In the first case, God creates the world much like we might create a virtual world on a computer - by assembling the elements of his layer of existence to form the world. This layer may consist solely of God's thoughts, for example - there is no need to assume a dichotomy between God and other things existing in the underlying reality. It would be inaccurate and misleading, then, to say that the created world is truly Created (ex nihilo) - rather, it is merely Assembled. Any difference in the virtual world created by us must correspond to a real difference in the underlying computer hardware; in the same way, any difference in Creation must correspond to a real difference in the underlying Real layer of existence. The "created" world is not really created; it is more like a distorted, partial reflection of the underlying layer's reality. This god, then, does not provide an underlying explanation to why things in Creation are the way they are, since any difference in Creation reflects a difference in God's-own-level, so the problem is not simplified. Worse, assuming that this layer contains more than Creation (i.e. requiring more information to describe it), we have merely complicated the problem instead of reducing it to a simpler one (and hence explaining it). Such an assumption is necessary if the Real layer is to meaningfully include God in addition to Creation, except in Pantheistic conceptions. We are thus led to the conclusion that it isn't possible for something that is worthy of being called God - providing ultimate answers - to exist.

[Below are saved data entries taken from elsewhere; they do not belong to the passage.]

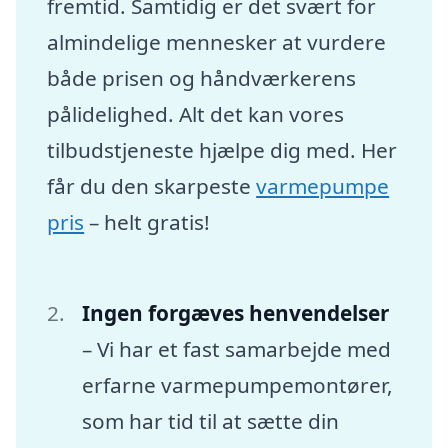
fremtid. Samtidig er det svært for
almindelige mennesker at vurdere
både prisen og håndværkerens
pålidelighed. Alt det kan vores
tilbudstjeneste hjælpe dig med. Her
får du den skarpeste
varmepumpe
pris
– helt gratis!
Ingen forgæves henvendelser
– Vi har et fast samarbejde med
erfarne varmepumpemontører,
som har tid til at sætte din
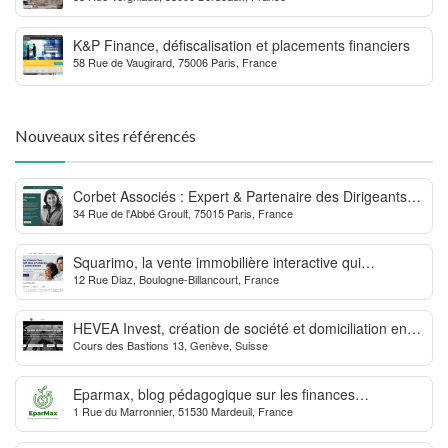
K&P Finance, défiscalisation et placements financiers
58 Rue de Vaugirard, 75006 Paris, France
Nouveaux sites référencés
Corbet Associés : Expert & Partenaire des Dirigeants
34 Rue de l'Abbé Groult, 75015 Paris, France
d’Entreprise
Squarimo, la vente immobilière interactive qui
12 Rue Diaz, Boulogne-Billancourt, France
dynamise les transactions
HEVEA Invest, création de société et domiciliation en
Cours des Bastions 13, Genève, Suisse
Suisse
Eparmax, blog pédagogique sur les finances
1 Rue du Marronnier, 51530 Mardeuil, France
personnelles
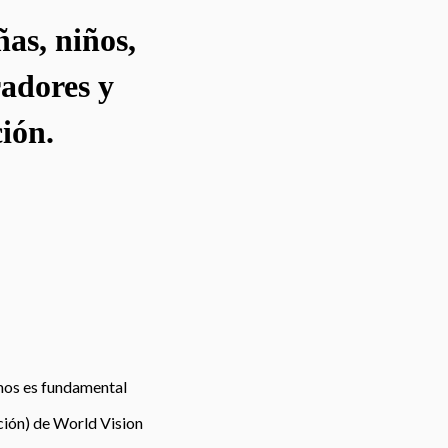
ñas, niños,
radores y
ión.
imos es fundamental
oción) de World Vision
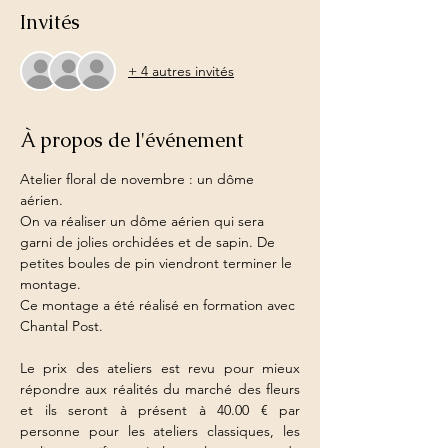
Invités
+ 4 autres invités
À propos de l'événement
Atelier floral de novembre : un dôme 
aérien.
On va réaliser un dôme aérien qui sera 
garni de jolies orchidées et de sapin. De 
petites boules de pin viendront terminer le 
montage.
Ce montage a été réalisé en formation avec 
Chantal Post.
Le prix des ateliers est revu pour mieux 
répondre aux réalités du marché des fleurs 
et ils seront à présent à 40.00 € par 
personne pour les ateliers classiques, les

In the second case, God creates a Creation that is seperate from his layer's existence. In a sense, then, he merely extended the single Real layer of things. But then there are two options - it is possible that the properties of Creation are determined by the properties of the creating God, in which case they contain no new information and so God does not provide an explanation for why things are the way they are, as noted above. It is also possible that the properties of Creation are not determined by God, in which case they must arise randomly - but then God's qualities (the qualities of the first layer of Real things) does not explain the properties of Creation either. So in either option we are left with a God that does not provide an ultimate answer to why our world is the way it is.

The fundamental error of classical theology is the neglection of the fact that in order to create complex things one needs to have the information to create them in either the original, earlier, things or else have their complexity arise randomly. It isn't possible for a thing to both be the sufficient cause for complexity and be simple; for a simple thing to breed complexity randomness is needed as a source for more information, as the information is simply not there to be brought of the simple thing.

Modern physics embraces both avenues at once. Seen globally, quantum mechanics maintains a unitary evolution within which information is conserved, so that existence is just as simple (or complex) at any time (one naturally tends to assume least complexity, which is the vaccum state - nothingness). From a local prespective, however, observation appears random, creating more apparent information. Thus the properties of our world are explained by random-generation of information from a completely simple genesis, while at the same time recognizing that these are somewhat illusionary as the underlying reality is simple and the information needed to describe our world is merely a result of looking at reality from a tiny, finite, this-world prespective.

A Simple underlying reality cannot explain why our world is the way it is, while a Complex underlying reality does not do any explanation as the complexities are not abated. The resolution of this paradox is randomness, that creates information ex nihilo.

The take-home-message is that the only way to explain why our complex world is the way he is that it is arbitrary - it arises from randomness, there is no way for there to be an ultimate explanation for why things are the way they are.

References and Notes

  1. See the Argument from Contingency.